Clinical trials prior to ASPECT-NP on nosocomial pneumonia had generally shown a higher 28-day mortality in patients with ventilated hospital-acquired pneumonia than in those with ventilator-associated pneumonia [27]. In ASPECT-NP, a difference in mortality between the two conditions was observed only in the meropenem group. As a result, 28-day mortality in patients with ventilated hospital-acquired pneumonia was lower in the CT group than in the meropenem group. However, although the 95% CI for this treatment difference excluded zero, significance could not be inferred because analyses were not performed prospectively for both subgroups. In a post-hoc study, looking specifically at this group with ventilated HABP (vHABP), 99 participants in the CT arm and 108 in the meropenem arm, the odds of dying at day 28 from any cause were 2.3 times higher when participants treated with meropenem compared to those treated with CT [28].
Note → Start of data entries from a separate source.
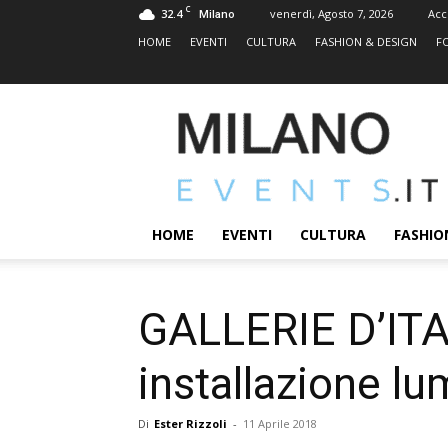
C
32.4
venerdì, Agosto 7, 2026
Acc
Milano
HOME
EVENTI
CULTURA
FASHION & DESIGN
F
MILANOEVENTS.IT
|
News
2.0
ed
Eventi
HOME
EVENTI
CULTURA
FASHIO
a
Milano
GALLERIE D’ITAL
installazione lu
Di
Ester Rizzoli
-
11 Aprile 2018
The post-hoc study correlating prognosis in ASPECT-NP patients by each type of pathogen was performed. Pathogens isolated from lower respiratory tract samples were K. pneumoniae (34.6%), P. aeruginosa (25.0%) and E. coli (18.2%). Among the baseline Enterobacteriaceae isolates, 171/456 (37.5%) were ESBL positive. Susceptibility rates were 87.0% for CT and 93.3% for meropenem. 28-day all-cause mortality rates, clinical cure rate and microbiological eradication were comparable in both groups [29].
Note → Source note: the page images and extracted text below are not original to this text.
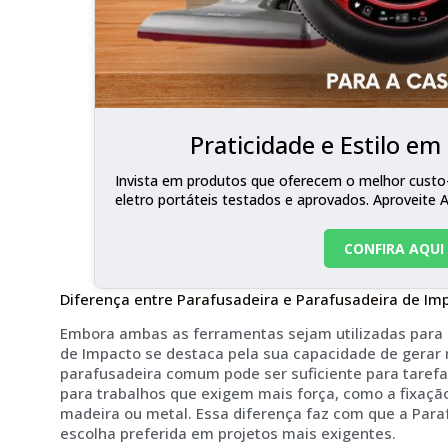
Praticidade e Estilo e
Invista em produtos que oferecem o melhor custo-
eletro portáteis testados e aprovados. Aproveite 
CONFIRA AQUI
Diferença entre Parafusadeira e Parafusadeira de Im
Embora ambas as ferramentas sejam utilizadas para 
de Impacto se destaca pela sua capacidade de gerar
parafusadeira comum pode ser suficiente para tarefas
para trabalhos que exigem mais força, como a fixaçã
madeira ou metal. Essa diferença faz com que a Par
escolha preferida em projetos mais exigentes.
Johnson MG et al analyzed the emergence of resistance during treatment in P. aeruginosa isolates included in the ASPCT-NP study. Among the 59 isolates in the CT treatment arm, three (5.1%) had corresponding non-susceptible isolate pairs at baseline. Molecular analysis of these three isolates together with their reference pairs determined that two pairs had different sequence types and one pair had the same sequence type, thus only one could demonstrate the emergence of resistance during treatment. Among the 58 isolates in the meropenem treatment arm, 15 (25.9%) had corresponding pairs of non-susceptible isolates at the start of treatment. Molecular typing of these 15 isolates, together with their reference pair, determined that two pairs (3.4%) had different sequence types and that the other 13 pairs of isolates had the same sequence type. The most common molecular mechanisms of resistance found in the meropenem arm were oprD deficiency (n = 12 of 13; 92.3%) and overexpression of the protein and overexpression of the MexXY efflux system (n = 3 of 13; 23.1%) [30]. This study highlights the need to reach the MIC as soon as possible and if possible, the MPC to avoid falling into the resistance selection window. The risk is moderate for meropenem (MIC of 8 mg/L) administered at a dose of 6 g daily by prolonged infusion. However, the selection risk is very low for CT (2 mg/L MPC) at a dose of 3 g by 3–4-hour infusion every 8 h. We will observe over time whether the impact of the unavailability of CT during the COVID-19 pandemic might have generated more resistance in hospital-acquired ventilated P. aeruginosa pneumonia.

In conclusion, CT was clinically and microbiologically effective drug in the treatment of nosocomial pneumonia, stable at room temperature and safe at its approved dosage of 3g every 8 hours, which allows optimizing treatment in the frail or critically ill patient.